3 – Those illegals that do prove to be a threat to national security can either be deported or enjoy a stay in an appropriate prison for any crimes they may have committed, and then be deported. 

This issue needs to become the focus of a reasonable debate, and not the subject of the extremes.  However, the first priority must be enforcement of the border.  No means should be left out of the discussion, up to and including the use of armed military patrols.  No matter how much empathy one may feel, and no one who has read this blog will accuse me of being a hard hearted person, these people are in violation of our laws.  This is not a situation that Mexico, although not where I would want to live, is a nation going through crisis such as Rwanda in the 90’s or Darfour today.  Mexico has a reasonably stable economy, and while not the patron saint of human rights, is a democracy.  There are better candidates for the empathy immigration  plank.  No matter what, nothing positive can ever happen with this problem until the bleeding stops.

The next step would be rigid and even somewhat draconian enforcement of a policy to identify those people who illegaly reside within our borders.  There is no violation of civil liberties here, as these people are in reality persona non gratis, and are not subject to Constitutional protection, other than children who have been born in this nation.  Investigation of these people needs to root out how they were whisked across the border, and who employed them.  This would be the first step into some type of amnesty for these people.  Again, there is no way that John and Jane Q. Public are going to watch countless hours of CNN, MSNBC, and FOX cameras watch the “Trail of Tears” across detention centers where a bus drops these people off over the border.  It will be time to take a big bite of a crummy tasting sandwich and get it over with. 
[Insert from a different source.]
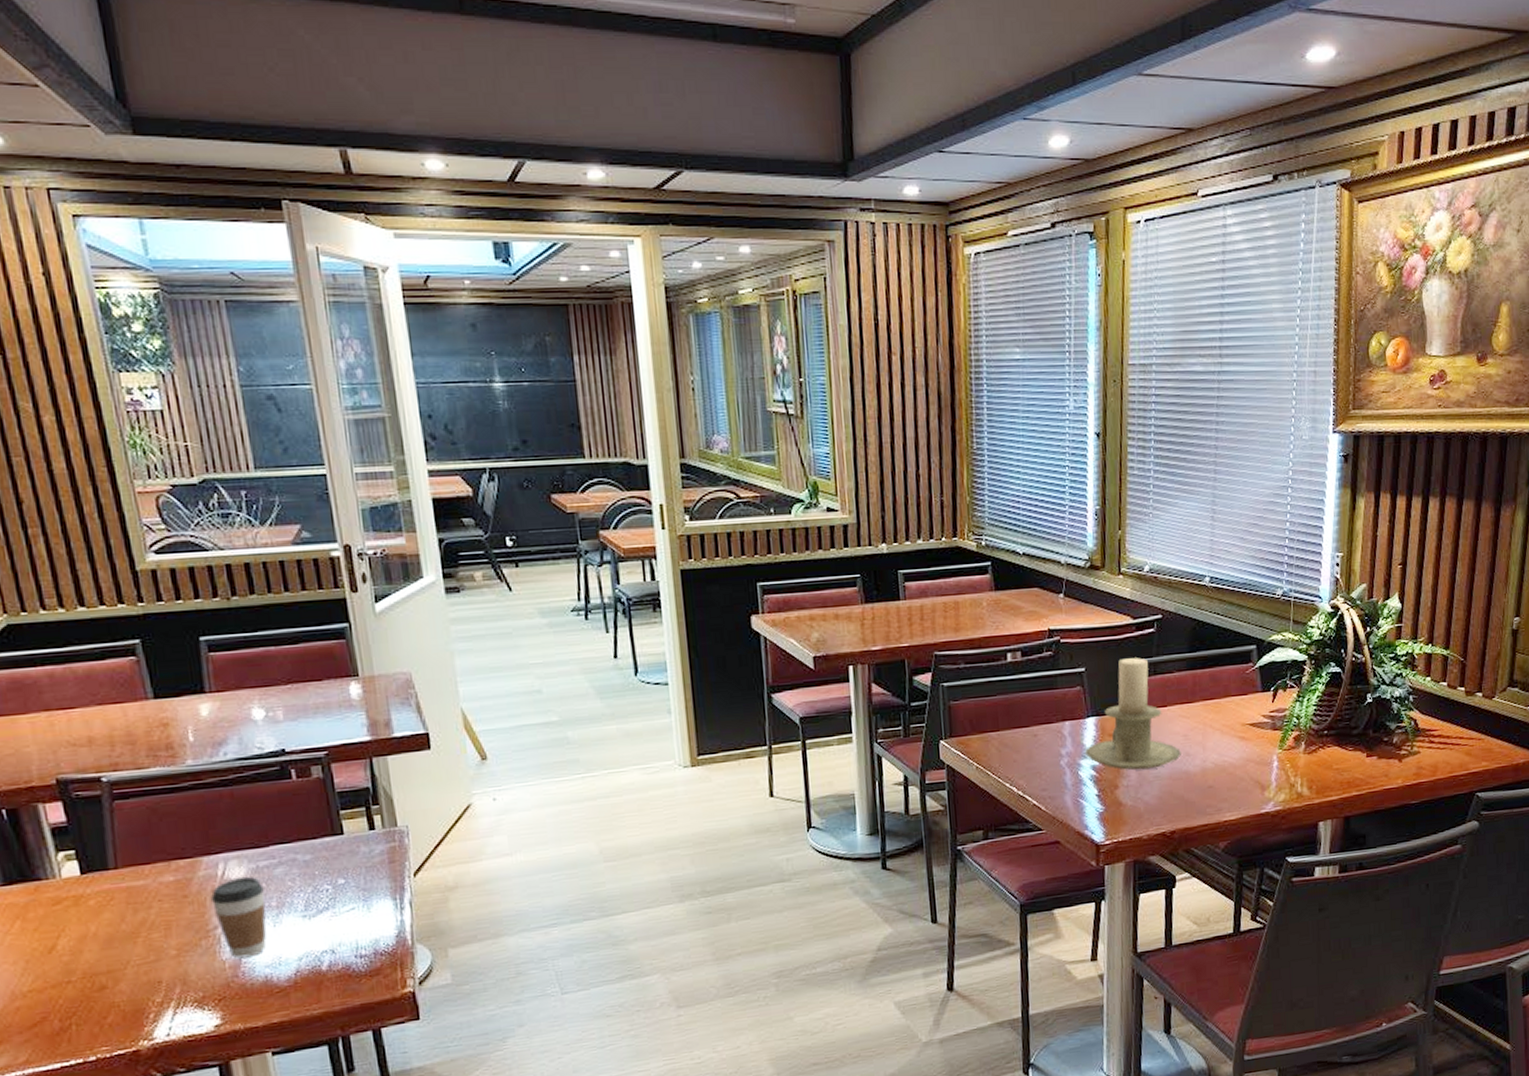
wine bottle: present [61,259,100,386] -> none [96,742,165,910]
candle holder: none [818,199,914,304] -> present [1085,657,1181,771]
Of course legal remedies would need to be applied and not soft sold, but applied to the full extent of the law on those people and entities which profitted from the hiring of these people.  A nice punitive tax should be put on those who would give comfort to those who break Federal laws.  There will be a burden initially put on society by these people, who will likely find their way into the social welafare system, and the brunt of it can be paid by the fatcats, who got a lot fatter, on the people’s dime.  Rest assured, it is most likely these same fatcats who are benefitting the most from the flood of illegals into our country.  What do they care?  The change of America from a capitalist system to a corporist system is well documented, and at some point it really will have to be the people who realize that corporate interests are not typically the same as that of the citizenry where they happen to reside.  Are business interests vital to the well being of our economy and the nation, certainly, should they be subject to law, a resounding yes must come forth from the people on this issue.  I’m sure some will villify this view, but ask yourself why should a normal citizen take it on the chin so someone else can laugh all the way to the bank.  The history of corporate double dealings is well documented, and their disregard for the best interestes of the United States predates Coca Cola’s marketing plans to be successful in Nazi Germany.  Corporate interests are monetary, and not always aligned to national interests.
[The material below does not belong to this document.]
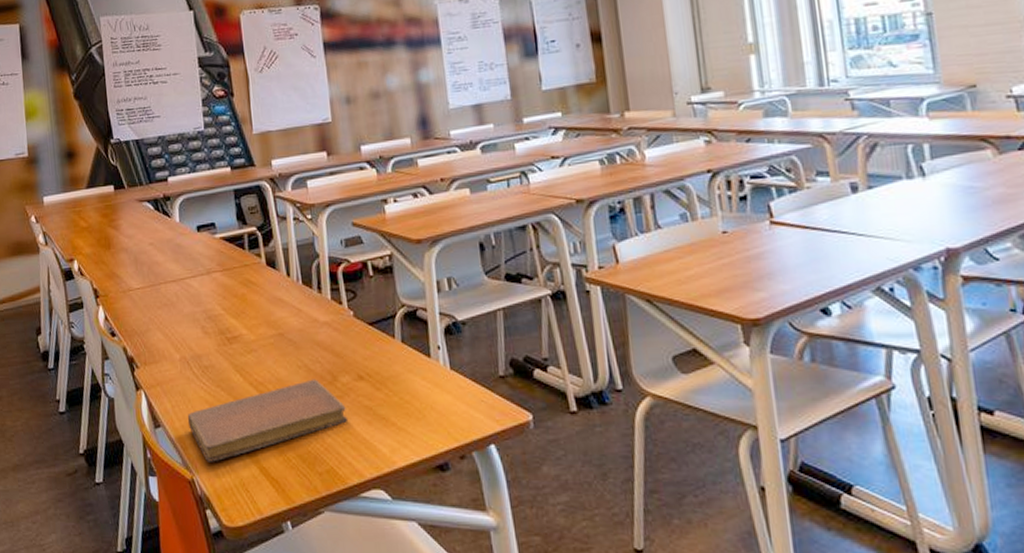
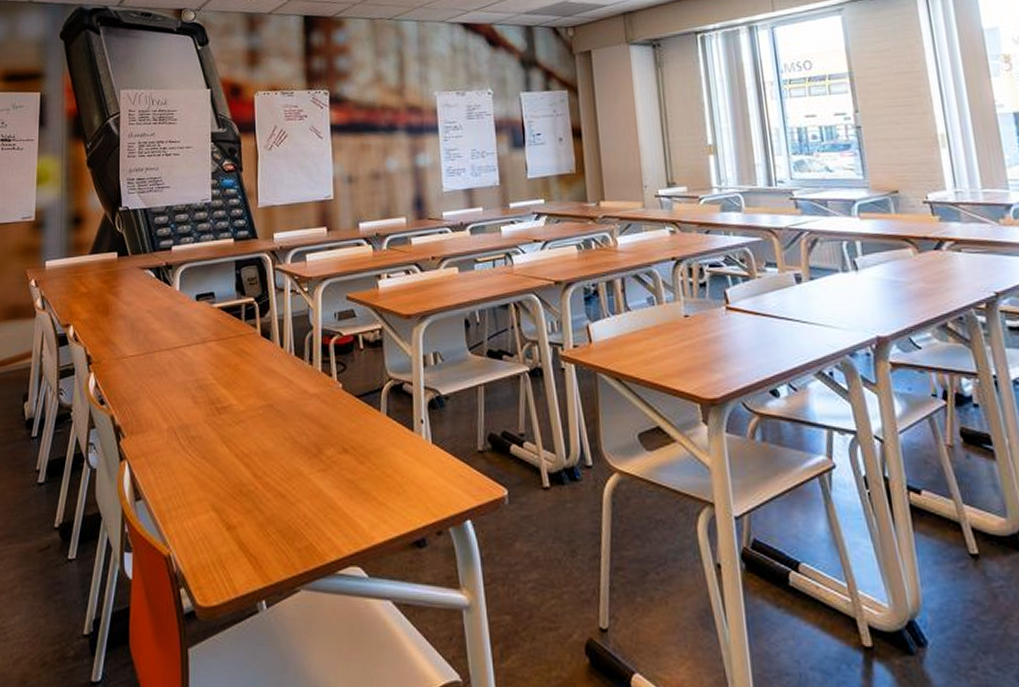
notebook: present [187,379,347,462] -> none [169,451,329,537]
All sharetakers of our Republic have a part to play.  Politicians need to do their job and make sound policy that is effective and deals with causes, rather than posturing for CNN.  The Presidential Primaries are a good ground for this issue.  The one who gets my vote in the long run will be the one who puts forth sound and sane overall policy, and not just a knee jerk reaction to one single issue.
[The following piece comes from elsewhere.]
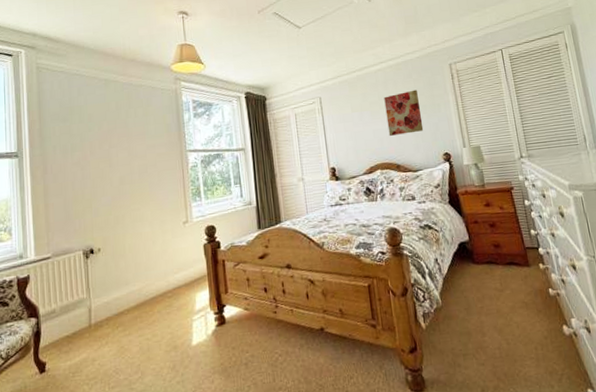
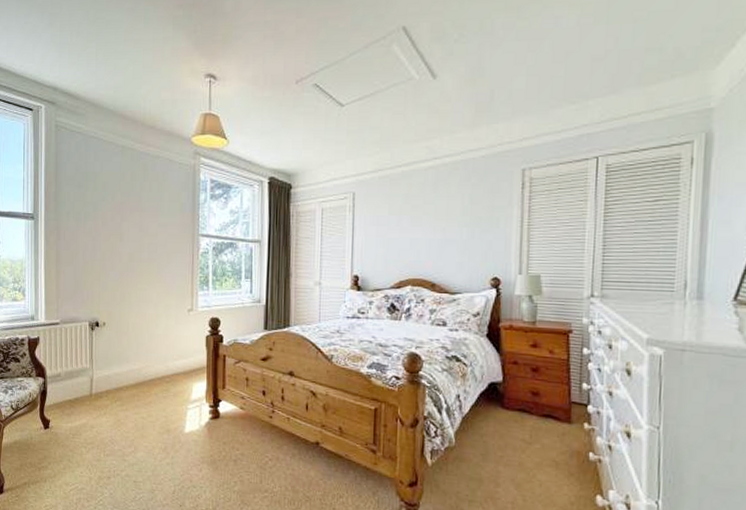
wall art: present [384,89,424,136] -> none [428,196,474,249]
In the short term illegal aliens if naturalized, and again, the pipe dream of massive deportation, even if it is by the book justice isn’t going to happen, and candidly I don’t know if it should.  While this subset of the population will put a great burden on some of the social network, particularly upon education interests, in the long term the benefits will outweigh the short term investment. 

Now, let the fun begin, but remember, be reasonable.